CraveOnline: Will every episode be a road trip of sorts?

Jim Jefferies: That episode is a road trip, but that won’t be every episode, no. Every episode doesn’t involve taking a disabled person to a brothel. We didn’t think we could make it carry over the full season. So it’s all based on my standup. That episode is actually something that actually happened to me in real life. I had a friend who had muscular dystrophy that I took to get a blow job. We thought that would make a good TV show.

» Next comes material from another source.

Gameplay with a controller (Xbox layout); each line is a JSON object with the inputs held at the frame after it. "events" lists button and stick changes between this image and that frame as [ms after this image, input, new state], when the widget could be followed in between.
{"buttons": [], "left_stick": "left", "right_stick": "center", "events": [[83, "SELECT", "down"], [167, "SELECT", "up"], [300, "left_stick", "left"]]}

CraveOnline: Since it is a raunchy show, how hard is it to make that sincere moment at the end of an episode work?

Jim Jefferies: I just think storytelling, it will always come out as long as it’s actually happened to me. I’ll let you guys in on a little thing that happened on the show. I got the girl who played the prostitute, Kate Luyben, pregnant in real life. So this worked out great. We are very happy, but I rang my mother up to tell her about this TV show, and I said to my mom I said, “Probably the two biggest bits of news in my life ever, I’m going to become a father, and FX has given me a TV show.”

And I rang my mother up and said, “Mom, they have just given me my own TV show,” and my mom said, “What’s it called?” And I said, “‘Legit.’” And she goes, “How can they call your TV show ‘Legit’ when your child is illegitimate?”